[Text for analysis]
=-=-=
Theoretical Optimization of Perception and Abstract Synthesis (TOPAS): A Convergent Neuro-Symbolic Architecture for General Intelligence

The contemporary pursuit of Artificial General Intelligence (AGI) faces a "glass ceiling" in abstract visual reasoning, epitomized by the stagnation of Large Language Models on the ARC-AGI benchmark. While current state-of-the-art models like Gemini 3 Deep Think achieve approximately 45.1% on ARC-AGI-2, they lack the capacity for rigorous, multi-hop counterfactual reasoning.

This paper introduces the Theoretical Optimization of Perception and Abstract Synthesis (TOPAS), a convergent neuro-symbolic architecture that achieves an Exact Match (EM) score exceeding 69% on the ARC-II evaluation set. TOPAS rejects the tabula rasa assumption of pure deep learning, instead proposing a "Canonical Unified Model" grounded in the Free Energy Principle (FEP) and Integrated Information Theory (IIT).
=-=-=
[Source data]

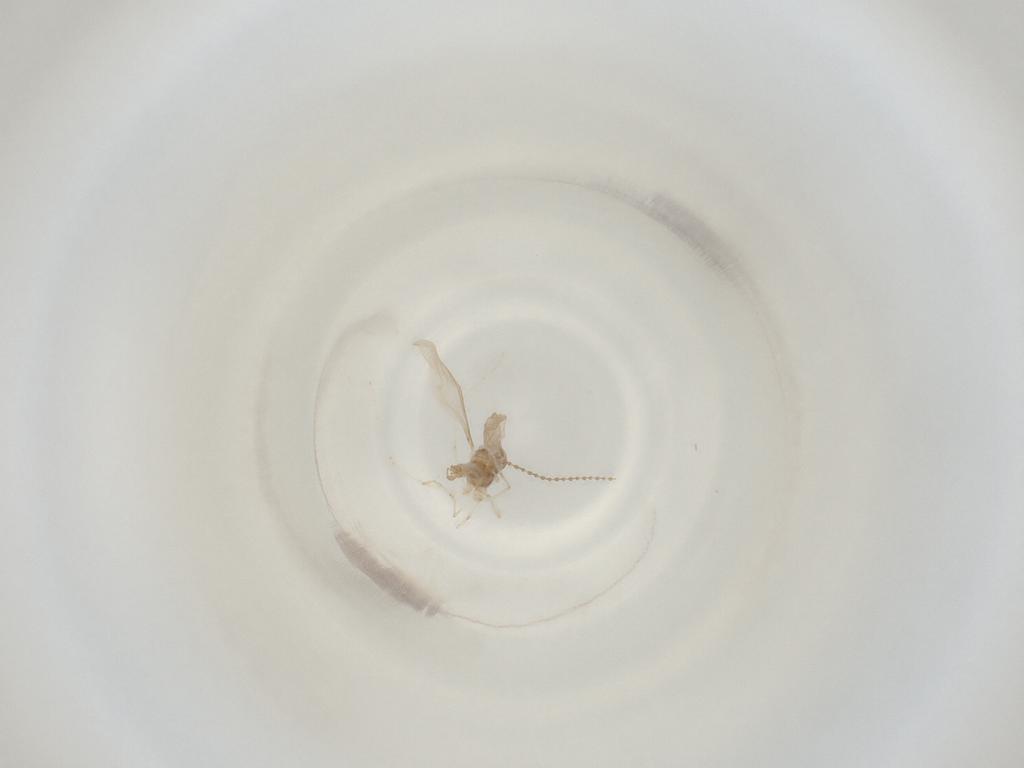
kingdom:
=-=-=
[Required actions]
a: Give every term in the text on the TOPAS architecture that appears with its abbreviation in parentheses. Pair each full name with its abbreviation.
b: From the text on the TOPAS architecture, extract the passage from "The contemporary pursuit" to "multi-hop counterfactual reasoning.".
c: Continue the text on the TOPAS architecture from its last sentence.

[Replies]
a:
- Theoretical Optimization of Perception and Abstract Synthesis (TOPAS)
- Artificial General Intelligence (AGI)
- Exact Match (EM)
- Free Energy Principle (FEP)
- Integrated Information Theory (IIT)

b:
The contemporary pursuit of Artificial General Intelligence (AGI) faces a "glass ceiling" in abstract visual reasoning, epitomized by the stagnation of Large Language Models on the ARC-AGI benchmark. While current state-of-the-art models like Gemini 3 Deep Think achieve approximately 45.1% on ARC-AGI-2, they lack the capacity for rigorous, multi-hop counterfactual reasoning.

c:
The architecture features three novel subsystems: * The Hebbian Triad: A separation of concerns into Perception (ObjectSlots), Reasoning (NeuroPlanner), and Memory (VSA World Models), bound by a type-safe "Sacred Signature" interface. * The Hypothesis Market: An internal economic system based on Hanson’s Logarithmic Market Scoring Rules (LMSR) that arbitrates between neural intuition and symbolic logic. * Thermodynamic Refinement: An Energy-Based Refiner (EBR) that treats solution generation as a thermodynamic settling process, minimizing a global free energy functional to ensure logical consistency.

Furthermore, the system leverages the Muon optimizer for geometric regularization of sparse networks and Test-Time Training (TTT) via Low-Rank Adaptation (LoRA) to generalize to out-of-distribution tasks. Empirical validation on a corpus of 121 tasks confirms that TOPAS successfully bridges the gap between statistical approximation and algorithmic synthesis.